| Instructions for the task |
Skip the pictures. Give all the data again exactly.

+-------+

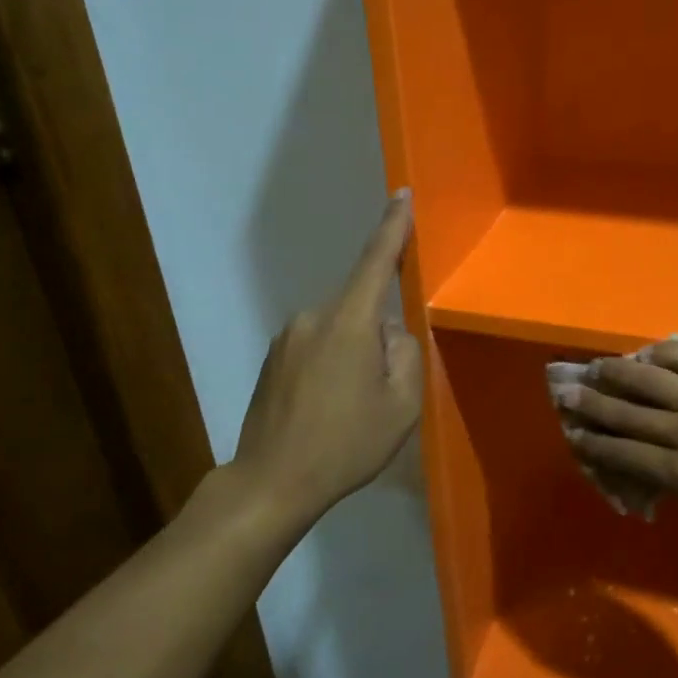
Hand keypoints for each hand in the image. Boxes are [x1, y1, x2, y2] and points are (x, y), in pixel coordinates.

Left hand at [233, 191, 422, 521]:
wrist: (272, 482)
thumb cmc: (346, 444)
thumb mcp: (401, 405)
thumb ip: (405, 354)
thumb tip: (390, 331)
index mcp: (348, 323)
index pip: (375, 262)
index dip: (392, 227)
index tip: (401, 195)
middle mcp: (313, 317)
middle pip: (362, 310)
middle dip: (378, 338)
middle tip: (380, 391)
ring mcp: (287, 336)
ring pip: (340, 330)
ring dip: (354, 355)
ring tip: (350, 406)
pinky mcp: (273, 357)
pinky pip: (317, 346)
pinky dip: (332, 366)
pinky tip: (328, 408)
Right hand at [558, 338, 677, 547]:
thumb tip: (654, 463)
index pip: (627, 452)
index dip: (596, 442)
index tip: (575, 432)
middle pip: (632, 413)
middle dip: (595, 403)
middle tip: (569, 392)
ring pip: (659, 381)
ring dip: (623, 373)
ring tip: (601, 366)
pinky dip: (673, 353)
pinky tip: (653, 350)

+-------+

| Answer space |
Hand keypoints for each hand in the image. Boxes are [x1, y1, x2, y2] and points are (x, y), in pixel coordinates.

Left hand at [233, 191, 422, 521]:
wrist: (272, 482)
thumb cmc: (346, 444)
thumb mcp: (401, 405)
thumb ip: (405, 354)
thumb tip: (390, 331)
index mcp: (348, 323)
index pip: (375, 262)
index dip: (392, 227)
index tip: (401, 195)
middle mcp: (313, 317)
middle pip: (362, 310)
middle dip: (378, 338)
middle tip: (380, 391)
ring mcp: (287, 336)
ring pip: (340, 330)
ring dip: (354, 355)
ring tip: (350, 406)
pinky mcp: (273, 357)
pinky pip: (317, 346)
pinky dip: (332, 366)
pinky tip: (328, 408)
Right hand at [558, 338, 677, 547]:
thumb tip: (654, 463)
index pip: (627, 452)
index dip: (596, 442)
index tip: (575, 432)
middle pip: (632, 413)
middle dip: (595, 403)
middle tip: (569, 392)
ring pip: (659, 381)
ring dip: (623, 373)
ring tip: (601, 366)
pinky dip: (673, 353)
pinky tip: (653, 350)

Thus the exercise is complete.